> **What needs to be done**: Duplicate every one of the following rows, changing nothing in the text.

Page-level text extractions

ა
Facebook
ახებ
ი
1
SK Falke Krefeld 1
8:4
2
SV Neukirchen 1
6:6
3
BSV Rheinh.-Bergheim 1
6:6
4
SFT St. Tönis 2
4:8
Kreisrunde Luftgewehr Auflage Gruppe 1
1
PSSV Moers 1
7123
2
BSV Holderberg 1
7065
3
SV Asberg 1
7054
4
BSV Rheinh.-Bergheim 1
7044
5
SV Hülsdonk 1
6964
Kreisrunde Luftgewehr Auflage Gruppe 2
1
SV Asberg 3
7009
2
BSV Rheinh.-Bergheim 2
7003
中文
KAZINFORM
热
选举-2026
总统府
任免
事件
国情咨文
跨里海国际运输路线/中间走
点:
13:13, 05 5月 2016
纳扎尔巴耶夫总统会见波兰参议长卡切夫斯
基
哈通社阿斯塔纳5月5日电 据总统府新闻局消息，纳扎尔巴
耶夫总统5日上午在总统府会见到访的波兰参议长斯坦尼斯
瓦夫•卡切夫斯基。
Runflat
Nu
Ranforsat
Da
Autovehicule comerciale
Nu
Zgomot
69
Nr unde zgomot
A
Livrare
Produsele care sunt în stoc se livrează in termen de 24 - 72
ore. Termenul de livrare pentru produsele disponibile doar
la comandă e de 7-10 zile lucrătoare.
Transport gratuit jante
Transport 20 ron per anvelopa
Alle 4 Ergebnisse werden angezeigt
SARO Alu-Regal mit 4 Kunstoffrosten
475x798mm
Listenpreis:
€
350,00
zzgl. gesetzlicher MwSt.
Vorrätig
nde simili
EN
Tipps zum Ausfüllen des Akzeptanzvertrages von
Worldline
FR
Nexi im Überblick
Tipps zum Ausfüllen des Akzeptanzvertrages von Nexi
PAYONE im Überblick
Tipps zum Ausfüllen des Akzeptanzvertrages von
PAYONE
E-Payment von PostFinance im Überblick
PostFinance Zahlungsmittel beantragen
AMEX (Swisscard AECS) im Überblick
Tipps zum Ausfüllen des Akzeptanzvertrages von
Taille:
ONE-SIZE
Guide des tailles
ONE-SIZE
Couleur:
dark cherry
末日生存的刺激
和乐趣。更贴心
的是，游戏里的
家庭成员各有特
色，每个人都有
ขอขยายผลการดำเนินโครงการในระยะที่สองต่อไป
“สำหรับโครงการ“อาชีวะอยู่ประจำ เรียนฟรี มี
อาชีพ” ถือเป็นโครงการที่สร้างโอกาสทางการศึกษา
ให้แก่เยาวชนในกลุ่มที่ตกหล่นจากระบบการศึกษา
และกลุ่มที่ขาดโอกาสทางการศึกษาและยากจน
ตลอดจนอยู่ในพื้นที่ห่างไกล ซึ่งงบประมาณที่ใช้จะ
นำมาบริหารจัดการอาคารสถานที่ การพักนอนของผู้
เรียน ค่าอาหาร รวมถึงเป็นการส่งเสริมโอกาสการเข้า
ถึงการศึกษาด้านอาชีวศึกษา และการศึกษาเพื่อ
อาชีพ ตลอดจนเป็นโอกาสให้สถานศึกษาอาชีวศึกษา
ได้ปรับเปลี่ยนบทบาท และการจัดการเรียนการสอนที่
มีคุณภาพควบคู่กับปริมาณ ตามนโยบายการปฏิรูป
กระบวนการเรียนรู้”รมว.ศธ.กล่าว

> **Answer to this exercise**:
ა
Facebook
ახებ
ი
1
SK Falke Krefeld 1
8:4
2
SV Neukirchen 1
6:6
3
BSV Rheinh.-Bergheim 1
6:6
4
SFT St. Tönis 2
4:8
Kreisrunde Luftgewehr Auflage Gruppe 1
1
PSSV Moers 1
7123
2
BSV Holderberg 1
7065
3
SV Asberg 1
7054
4
BSV Rheinh.-Bergheim 1
7044
5
SV Hülsdonk 1
6964
Kreisrunde Luftgewehr Auflage Gruppe 2
1
SV Asberg 3
7009
2
BSV Rheinh.-Bergheim 2
7003
中文
KAZINFORM
热
选举-2026
总统府
任免
事件
国情咨文
跨里海国际运输路线/中间走
点:
13:13, 05 5月 2016
纳扎尔巴耶夫总统会见波兰参议长卡切夫斯
基
哈通社阿斯塔纳5月5日电 据总统府新闻局消息，纳扎尔巴
耶夫总统5日上午在总统府会见到访的波兰参议长斯坦尼斯
瓦夫•卡切夫斯基。
Runflat
Nu
Ranforsat
Da
Autovehicule comerciale
Nu
Zgomot
69
Nr unde zgomot
A
Livrare
Produsele care sunt în stoc se livrează in termen de 24 - 72
ore. Termenul de livrare pentru produsele disponibile doar
la comandă e de 7-10 zile lucrătoare.
Transport gratuit jante
Transport 20 ron per anvelopa
Alle 4 Ergebnisse werden angezeigt
SARO Alu-Regal mit 4 Kunstoffrosten
475x798mm
Listenpreis:
€
350,00
zzgl. gesetzlicher MwSt.
Vorrätig
nde simili
EN
Tipps zum Ausfüllen des Akzeptanzvertrages von
Worldline
FR
Nexi im Überblick
Tipps zum Ausfüllen des Akzeptanzvertrages von Nexi
PAYONE im Überblick
Tipps zum Ausfüllen des Akzeptanzvertrages von
PAYONE
E-Payment von PostFinance im Überblick
PostFinance Zahlungsmittel beantragen
AMEX (Swisscard AECS) im Überblick
Tipps zum Ausfüllen des Akzeptanzvertrages von
Taille:
ONE-SIZE
Guide des tailles
ONE-SIZE
Couleur:
dark cherry
末日生存的刺激
和乐趣。更贴心
的是，游戏里的
家庭成员各有特
色，每个人都有
ขอขยายผลการดำเนินโครงการในระยะที่สองต่อไป
“สำหรับโครงการ“อาชีวะอยู่ประจำ เรียนฟรี มี
อาชีพ” ถือเป็นโครงการที่สร้างโอกาสทางการศึกษา
ให้แก่เยาวชนในกลุ่มที่ตกหล่นจากระบบการศึกษา
และกลุ่มที่ขาดโอกาสทางการศึกษาและยากจน
ตลอดจนอยู่ในพื้นที่ห่างไกล ซึ่งงบประมาณที่ใช้จะ
นำมาบริหารจัดการอาคารสถานที่ การพักนอนของผู้
เรียน ค่าอาหาร รวมถึงเป็นการส่งเสริมโอกาสการเข้า
ถึงการศึกษาด้านอาชีวศึกษา และการศึกษาเพื่อ
อาชีพ ตลอดจนเป็นโอกาสให้สถานศึกษาอาชีวศึกษา
ได้ปรับเปลี่ยนบทบาท และการจัดการเรียนการสอนที่
มีคุณภาพควบคู่กับปริมาณ ตามนโยบายการปฏิรูป
กระบวนการเรียนรู้”รมว.ศธ.กล่าว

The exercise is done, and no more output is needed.